28th July, 1883. I have broken from everything, in any case participated in something abominable, behind the tattered masks of man and God. Christian civilization is no better than the prancing of savages, how could human fellowship exist after this?

She remarks later that Curtis seemed to confront an awful revelation whose horror couldn’t be reduced to either the malaria or witnessing of violent, ferocious rituals, but rather, that both of these he seemed to imply were part of some senseless pattern in which his whole life was always fated to be engulfed. Here she also begins to detail that she began to have dreams which featured Curtis heavily, and also began to have dreams which seemed to be her seeing the Indonesian jungles through his disease darkened eyes.

Finally, she starts going into a little bit about the Mu N’ma culture itself, although saying that her initial enthusiasm was a bit at odds with the “oppressive subdued” atmosphere that she found herself in.

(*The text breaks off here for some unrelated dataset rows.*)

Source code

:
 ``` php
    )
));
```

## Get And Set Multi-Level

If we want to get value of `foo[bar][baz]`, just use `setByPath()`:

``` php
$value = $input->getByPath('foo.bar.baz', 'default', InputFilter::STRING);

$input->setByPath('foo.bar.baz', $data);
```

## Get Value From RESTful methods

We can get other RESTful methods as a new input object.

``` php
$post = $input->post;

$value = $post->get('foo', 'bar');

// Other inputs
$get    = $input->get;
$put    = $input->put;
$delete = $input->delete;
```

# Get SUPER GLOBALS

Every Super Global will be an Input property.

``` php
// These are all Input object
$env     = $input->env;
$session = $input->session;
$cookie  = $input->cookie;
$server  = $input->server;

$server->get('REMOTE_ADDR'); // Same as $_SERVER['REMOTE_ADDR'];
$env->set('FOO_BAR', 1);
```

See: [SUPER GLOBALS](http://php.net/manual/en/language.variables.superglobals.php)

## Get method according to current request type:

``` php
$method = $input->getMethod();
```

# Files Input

She says that it’s evident that the Mu N’ma culture was indeed based upon a system of dream magic, in which the Nago, or Dream Witch, occupied an exalted position. Describing the role of the Nago, she says they’re responsible for oracles, medicine, the settlement of disputes, advice and counsel. Those who seek her wisdom would make solitary pilgrimages to her temple, bearing appropriate gifts. A simple ritual follows, during which they would offer a sacrifice as well as make requests of the witch. It was said that on the following night they would receive a Nagwi, or dream visit. She also mentions that the Nago themselves never speak in person, but only in dreams. She also mentions that when she had asked to visit the Nago, the Mu elders merely nodded, showing neither enthusiasm nor any kind of hostility and greeted her request with the same sense of fated inevitability with which they seemed to accept all matters.

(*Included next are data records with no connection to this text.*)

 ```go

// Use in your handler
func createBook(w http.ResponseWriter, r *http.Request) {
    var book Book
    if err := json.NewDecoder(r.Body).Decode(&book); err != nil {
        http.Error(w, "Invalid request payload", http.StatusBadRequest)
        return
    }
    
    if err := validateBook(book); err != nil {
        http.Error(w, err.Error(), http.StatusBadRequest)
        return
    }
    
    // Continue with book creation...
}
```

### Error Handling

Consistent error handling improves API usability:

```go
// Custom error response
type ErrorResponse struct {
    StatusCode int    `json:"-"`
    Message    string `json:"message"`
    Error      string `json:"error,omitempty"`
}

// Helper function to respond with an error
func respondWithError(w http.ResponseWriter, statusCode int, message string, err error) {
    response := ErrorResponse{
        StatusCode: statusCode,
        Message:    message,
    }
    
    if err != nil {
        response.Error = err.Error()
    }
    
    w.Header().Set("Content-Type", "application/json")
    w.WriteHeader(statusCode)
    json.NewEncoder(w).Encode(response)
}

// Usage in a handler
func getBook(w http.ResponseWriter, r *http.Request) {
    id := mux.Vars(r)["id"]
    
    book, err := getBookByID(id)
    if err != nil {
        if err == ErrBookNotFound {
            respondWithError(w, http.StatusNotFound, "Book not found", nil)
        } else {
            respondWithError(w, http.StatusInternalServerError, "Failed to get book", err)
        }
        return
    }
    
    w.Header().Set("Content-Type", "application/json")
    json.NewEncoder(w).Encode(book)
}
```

At this point, I simply got out the book and started reading the rest of the short story itself. Unfortunately, due to time constraints, it was the only one I had time to go into. I would've loved to do Tick Delirium or the short biography of Oscar Sarkon. I was also unable to go into detail about the workings of the Numogram itself, perhaps a Part II can become so.

Conclusion

Another thing I’d like to highlight is the difference between the concept of Hyperstition with that of superstition, whereas superstition is often something inherited and relative to the culture you’re already familiar with and immersed in, like whether or not you believe you’ll die if you leave a fan on overnight, or whether or not you need to knock on word after you say something that could “jinx” someone, Hyperstition on the other hand is a sort of self-aware mutilation of superstition, by making intentionality and sociality a necessary component of its construction, we’re given by the CCRU the tools to make creative use of coincidences, and the Numogram is one of those creative tools we’re given. It’s up to us whether or not to use it. The basic maxim of hyperstition, as given by the Dib N’ma is “Perhaps it can become so.” Hyperstitional fiction and hyperstition itself is in a sense always unsure of itself due to this necessity for social negotiation in the form of “hype.” Hyperstitional fiction, or theory-fiction, or whatever you want to call it, occupies a space of radical ambiguity between the mode of theoretical and scientific expression that is theory, as well as the penchant for character creation and worldbuilding that’s part and parcel of fiction. It tells you, “hey, it’s okay to do both.” Not everyone will like it, and not everyone will think it’s either proper philosophy or proper fiction, but as long as I continue to read and re-read the works of the CCRU, and as long as they continue to exert some kind of hold on me, I think the results speak for themselves if you choose to read them. Ultimately, this work has been so important to me, because I feel like it opens up so many different creative doors and offers a way to get out of the disciplinary silo.